The truest test of politics and perhaps religion is more ones personal actions rather than their words, party, or place of worship.

11: Good points, Mr. Simpson. A theological, rather than cultural, focus could lead us to prefer Bill Clinton or JFK -- whom I would describe as nominal and insincere Christians -- to a guy like Romney. It would certainly lead us to prefer Jimmy Carter to Romney. The "religious test," then, would land us in the soup. As navel-gazing often does. I also think there is a lot to the argument that people who claim in good faith to be Christians should, to some extent, be accepted as such. I was brought up as a Christian Scientist. By strict theological standards, they cannot be donsidered Christians. Culturally, they clearly are. I would say that in my (admittedly, dated) experience, they stack up well against evangelicals, mainline Protestants, and Catholics, in terms of just behavior, compassion, and the like, and in terms of what they demand of themselves.

Michael Simpson wrote: "Could a faithful Mormon say the Nicene or Apostle’s Creed and mean it? Probably not. Then again, neither could the "Presiding Bishop" of the Episcopal Church."
That last statement made me laugh outloud...in appreciation for the current theological exactitude - and seriousness - it displayed. (Glad I wasn’t drinking something when I read it; I’d be cleaning a monitor now....) It was perfect, down to the telling "quotation marks" bookending "Presiding Bishop".
There’s really a simple test for whether a "group" is Christian or not. (The question being too important to be left complex......) Si Roma dicit....est. The Latinist can correct the wording, but you get the point.

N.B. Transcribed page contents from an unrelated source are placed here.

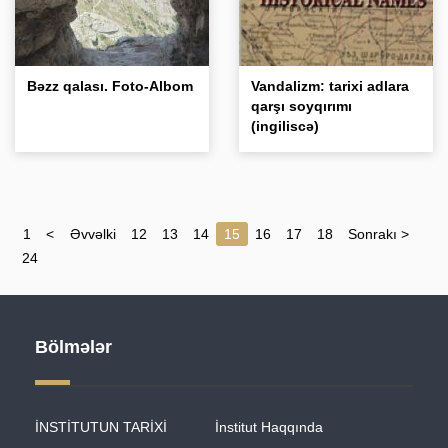
Bəzz qalası. Foto-Albom
Vandalizm: tarixi adlara
qarşı soyqırımı
(ingiliscə)
1
< Əvvəlki
12
13
14
15
16
17
18
Sonrakı >
24
Bölmələr
İNSTİTUTUN TARİXİ
İnstitut Haqqında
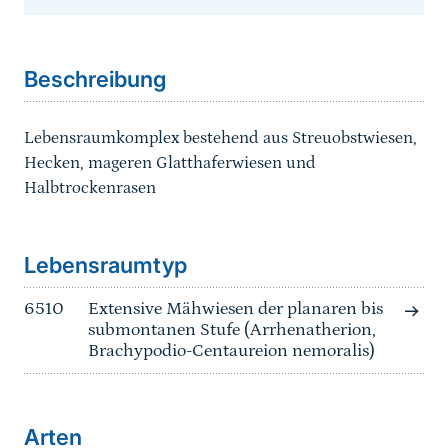
Sprungmarke
Beschreibung
Lebensraumkomplex bestehend aus Streuobstwiesen,
Hecken, mageren Glatthaferwiesen und
Halbtrockenrasen
Sprungmarke
Lebensraumtyp
6510
Extensive Mähwiesen der planaren bis
submontanen Stufe (Arrhenatherion,
Brachypodio-Centaureion nemoralis)
Arten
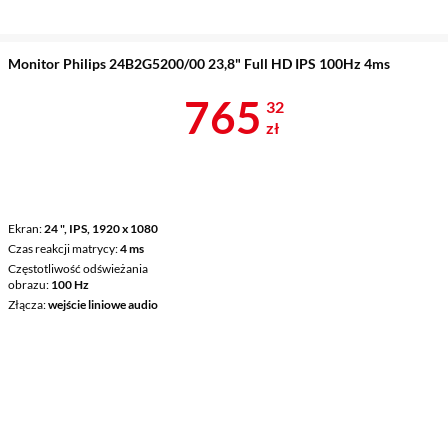
Monitor Philips 24B2G5200/00 23,8" Full HD IPS 100Hz 4ms
Cena 765,32 
765
32
zł
Ekran
24 ", IPS, 1920 x 1080
Czas reakcji matrycy
4 ms
Częstotliwość odświeżania
obrazu
100 Hz
Złącza
wejście liniowe audio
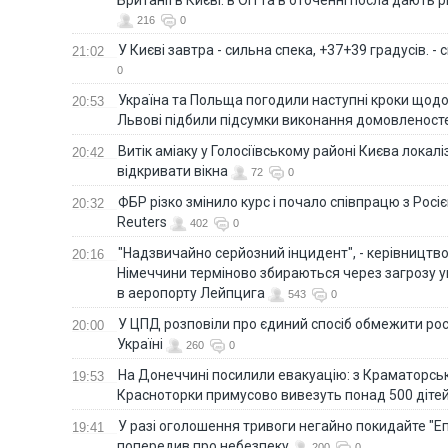
216
0
У Києві завтра - сильна спека, +37+39 градусів. -
21:02
0
Україна та Польща погодили наступні кроки щодо 
20:53
Львові підбили підсумки виконання домовленост
Витік аміаку у Голосіївському районі Києва локал
20:42
відкривати вікна
72
0
ФБР різко змінило курс і почало співпрацю з Росіє
20:32
Reuters
402
0
"Надзвичайно серйозний інцидент", - керівництв
20:16
Німеччини терміново збираються через загрозу у
в аеропорту Лейпцига
543
0
У ЦПД розповіли про єдиний спосіб обмежити рос
20:00
Україні
260
0
На Донеччині посилили евакуацію: з Краматорськ
19:53
Красноторки примусово вивезуть понад 500 діте
У разі оголошення тривоги негайно покидайте "Еп
19:41
попередив про небезпеку
200
0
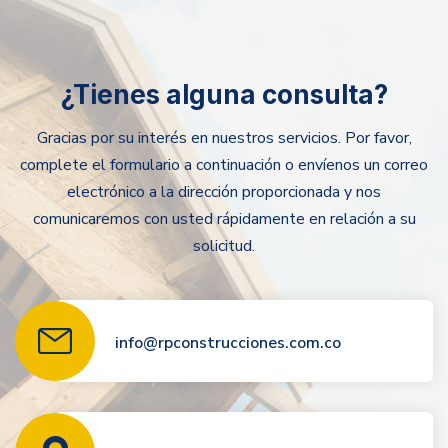
¿Tienes alguna consulta?
Gracias por su interés en nuestros servicios. Por favor,
complete el formulario a continuación o envíenos un correo
electrónico a la dirección proporcionada y nos
comunicaremos con usted rápidamente en relación a su
solicitud.
info@rpconstrucciones.com.co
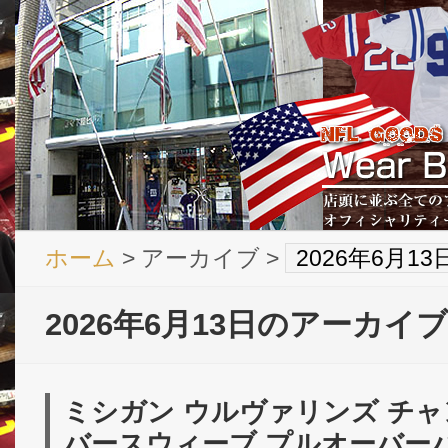
ホーム
> アーカイブ >
2026年6月1
2026年6月13日のアーカイブ
ミシガン ウルヴァリンズ チャ
バースウィーブ プルオーバーパ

Back to the political point: the overwhelming number of American voters don’t/won’t follow the niceties of the "Christian/not Christian" debate. They’re concerned about clear thinking, character and consistency. Deal Hudson’s eLetter today raises serious questions about all three issues as they pertain to Gov. Romney. Which surprised the heck out of me. But there it is. Maybe one of the site meisters could post a link to Deal’s comments.